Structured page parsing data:
--
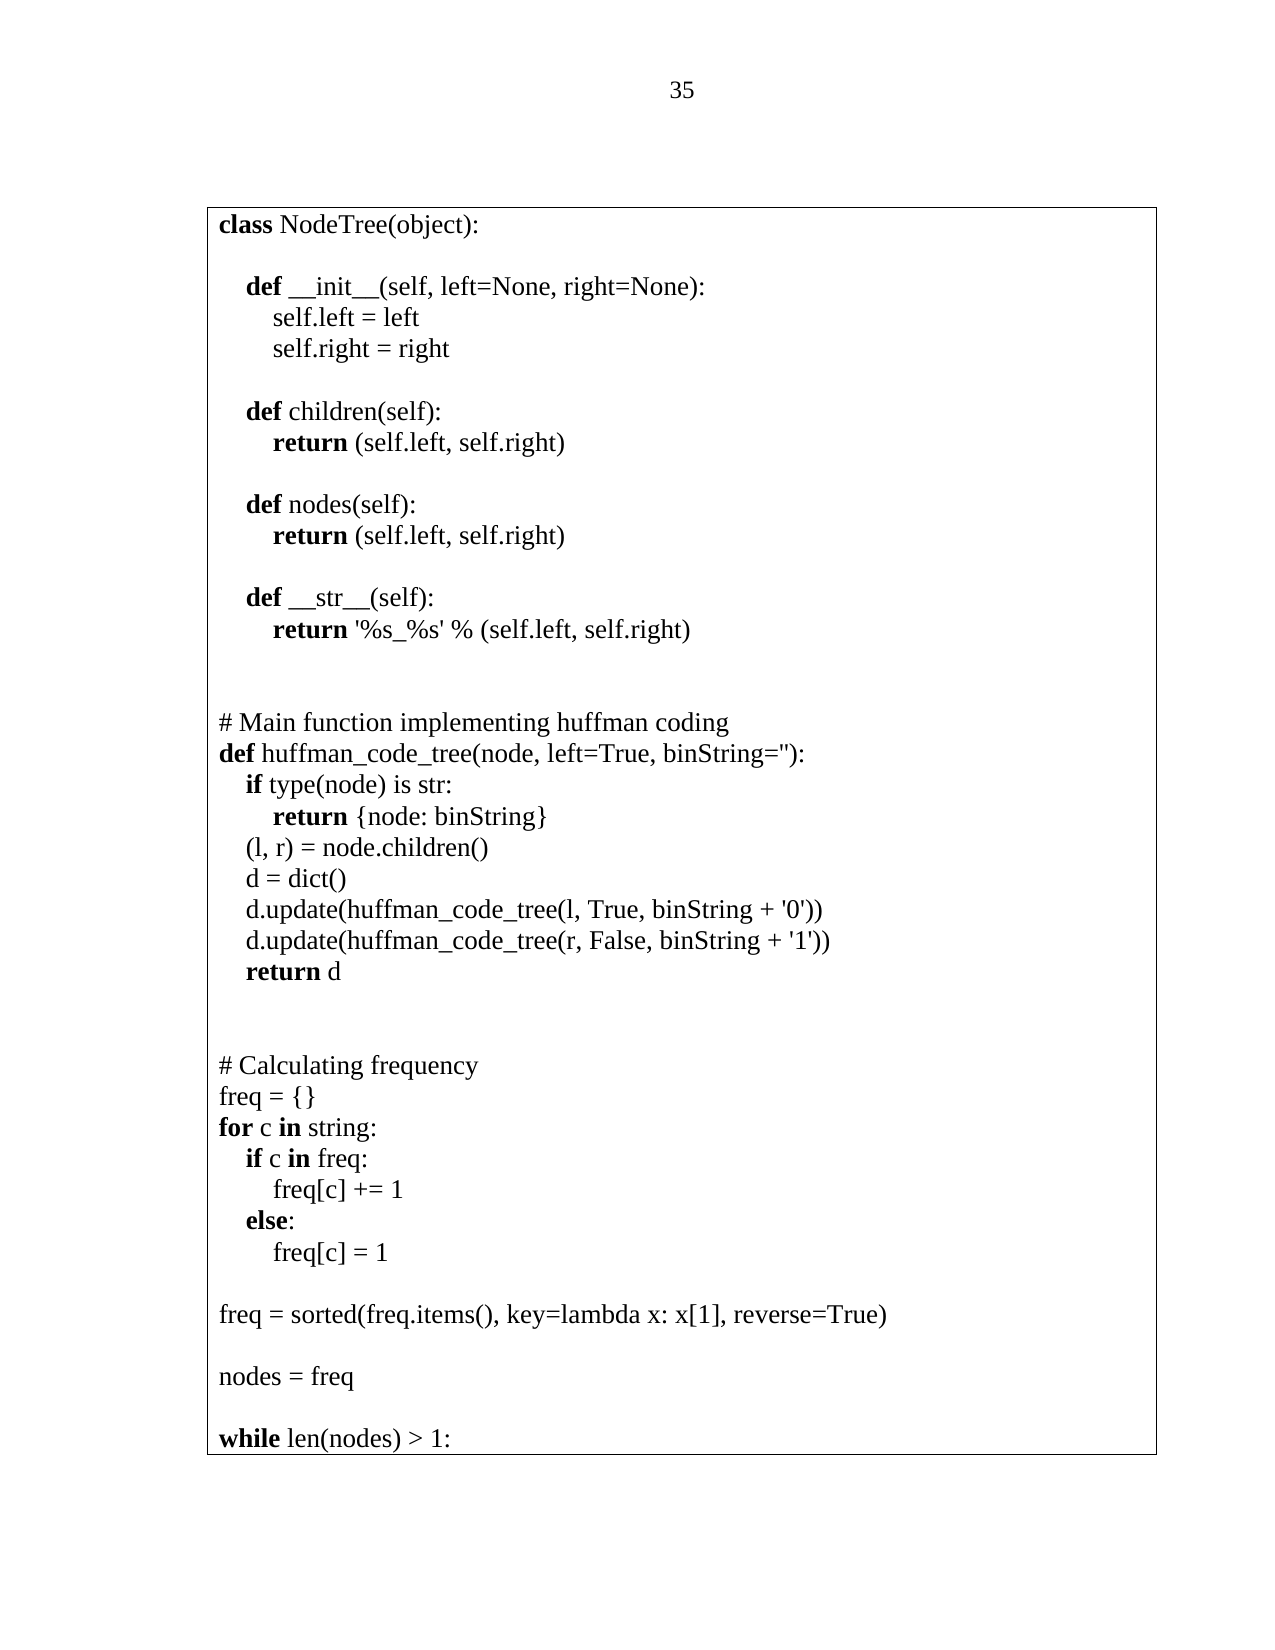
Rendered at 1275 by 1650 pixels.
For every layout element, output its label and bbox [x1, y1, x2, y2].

table_header [208, 208, 1156, 1454]
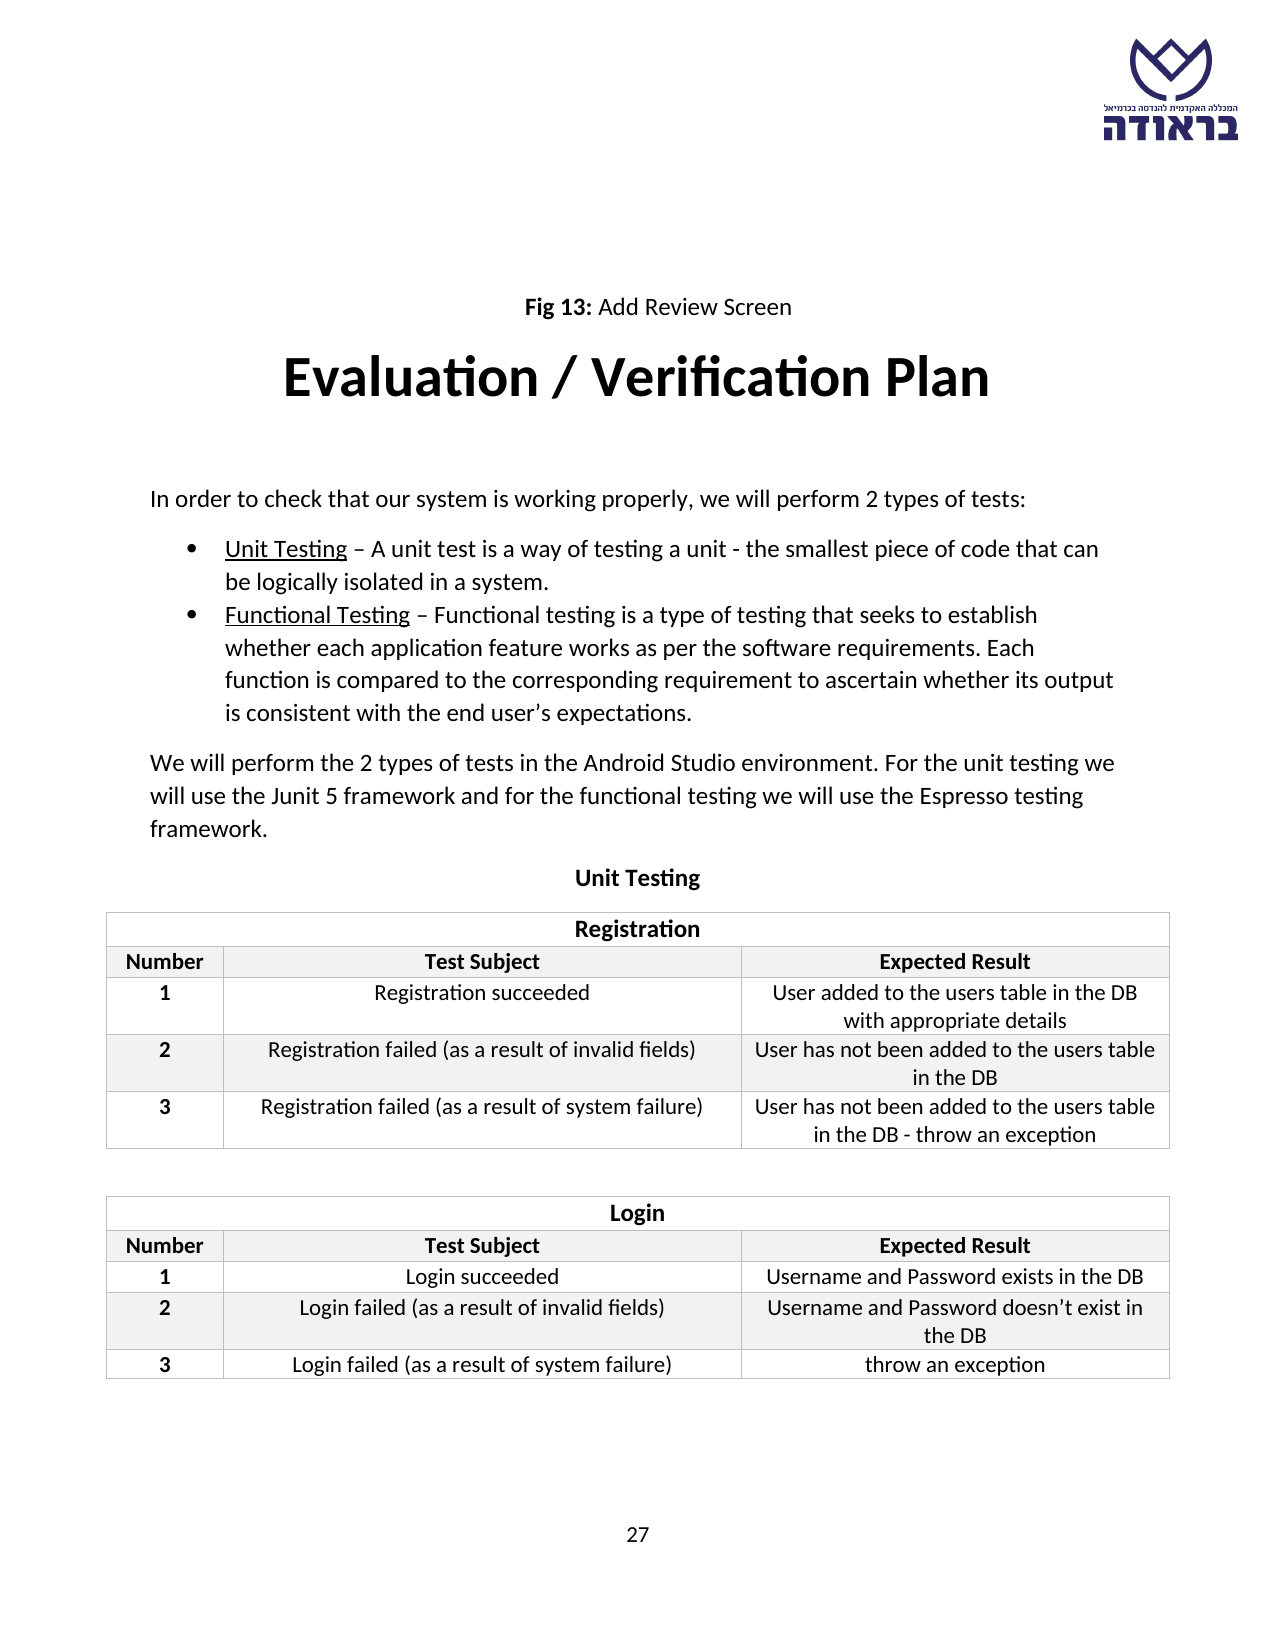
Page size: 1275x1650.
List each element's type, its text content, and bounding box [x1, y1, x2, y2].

table_cell 1 [107, 1262, 223, 1292]
table_cell 1 [107, 978, 223, 1034]
list Functional Testing – Functional testing is a type of testing that seeks to establish whether each application feature works as per the software requirements. Each function is compared to the corresponding requirement to ascertain whether its output is consistent with the end user’s expectations. [187, 599, 1125, 728]
table_cell 2 [107, 1035, 223, 1091]
table_cell Registration failed (as a result of invalid fields) [224, 1035, 741, 1091]
picture [1100, 18, 1242, 160]
table_cell Number [107, 947, 223, 977]
table_cell Registration failed (as a result of system failure) [224, 1092, 741, 1148]
table_cell 3 [107, 1350, 223, 1378]
table_cell Login succeeded [224, 1262, 741, 1292]
table_cell Username and Password exists in the DB [742, 1262, 1169, 1292]
text Unit Testing [150, 862, 1125, 893]
table_header Login [107, 1197, 1169, 1230]
table_cell User added to the users table in the DB with appropriate details [742, 978, 1169, 1034]
table_header Registration [107, 913, 1169, 946]
table_cell User has not been added to the users table in the DB [742, 1035, 1169, 1091]
table_cell Expected Result [742, 1231, 1169, 1261]
table_cell Login failed (as a result of system failure) [224, 1350, 741, 1378]
table_cell 3 [107, 1092, 223, 1148]
text Fig 13: Add Review Screen [450, 291, 1125, 321]
table_cell 2 [107, 1293, 223, 1349]
table_cell Login failed (as a result of invalid fields) [224, 1293, 741, 1349]
text Evaluation / Verification Plan [150, 340, 1125, 411]
table_cell Registration succeeded [224, 978, 741, 1034]
table_cell Expected Result [742, 947, 1169, 977]
text In order to check that our system is working properly, we will perform 2 types of tests: [150, 483, 1125, 514]
list Unit Testing – A unit test is a way of testing a unit - the smallest piece of code that can be logically isolated in a system. [187, 533, 1125, 596]
text We will perform the 2 types of tests in the Android Studio environment. For the unit testing we will use the Junit 5 framework and for the functional testing we will use the Espresso testing framework. [150, 747, 1125, 843]
table_cell Username and Password doesn’t exist in the DB [742, 1293, 1169, 1349]
table_cell throw an exception [742, 1350, 1169, 1378]
table_cell Test Subject [224, 1231, 741, 1261]
table_cell Number [107, 1231, 223, 1261]
table_cell User has not been added to the users table in the DB - throw an exception [742, 1092, 1169, 1148]
table_cell Test Subject [224, 947, 741, 977]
--
__EXERCISE BRIEF__
Word for word, copy all the entries above, but with no pictures.

__SOLUTION FOR THIS EXERCISE__
Rendered at 1275 by 1650 pixels.
For every layout element, output its label and bbox [x1, y1, x2, y2].

table_header [208, 208, 1156, 1454]
Page size: 1275x1650.
List each element's type, its text content, and bounding box [x1, y1, x2, y2].

table_cell 1 [107, 1262, 223, 1292]
table_cell 1 [107, 978, 223, 1034]
list Functional Testing – Functional testing is a type of testing that seeks to establish whether each application feature works as per the software requirements. Each function is compared to the corresponding requirement to ascertain whether its output is consistent with the end user’s expectations. [187, 599, 1125, 728]
table_cell 2 [107, 1035, 223, 1091]
table_cell Registration failed (as a result of invalid fields) [224, 1035, 741, 1091]
picture [1100, 18, 1242, 160]
table_cell Number [107, 947, 223, 977]
table_cell Registration failed (as a result of system failure) [224, 1092, 741, 1148]
table_cell 3 [107, 1350, 223, 1378]
table_cell Login succeeded [224, 1262, 741, 1292]
table_cell Username and Password exists in the DB [742, 1262, 1169, 1292]
text Unit Testing [150, 862, 1125, 893]
table_header Login [107, 1197, 1169, 1230]
table_cell User added to the users table in the DB with appropriate details [742, 978, 1169, 1034]
table_header Registration [107, 913, 1169, 946]
table_cell User has not been added to the users table in the DB [742, 1035, 1169, 1091]
table_cell Expected Result [742, 1231, 1169, 1261]
table_cell Login failed (as a result of system failure) [224, 1350, 741, 1378]
table_cell 3 [107, 1092, 223, 1148]
text Fig 13: Add Review Screen [450, 291, 1125, 321]
table_cell 2 [107, 1293, 223, 1349]
table_cell Login failed (as a result of invalid fields) [224, 1293, 741, 1349]
text Evaluation / Verification Plan [150, 340, 1125, 411]
table_cell Registration succeeded [224, 978, 741, 1034]
table_cell Expected Result [742, 947, 1169, 977]
text In order to check that our system is working properly, we will perform 2 types of tests: [150, 483, 1125, 514]
list Unit Testing – A unit test is a way of testing a unit - the smallest piece of code that can be logically isolated in a system. [187, 533, 1125, 596]
text We will perform the 2 types of tests in the Android Studio environment. For the unit testing we will use the Junit 5 framework and for the functional testing we will use the Espresso testing framework. [150, 747, 1125, 843]
table_cell Username and Password doesn’t exist in the DB [742, 1293, 1169, 1349]
table_cell throw an exception [742, 1350, 1169, 1378]
table_cell Test Subject [224, 1231, 741, 1261]
table_cell Number [107, 1231, 223, 1261]
table_cell User has not been added to the users table in the DB - throw an exception [742, 1092, 1169, 1148]
table_cell Test Subject [224, 947, 741, 977]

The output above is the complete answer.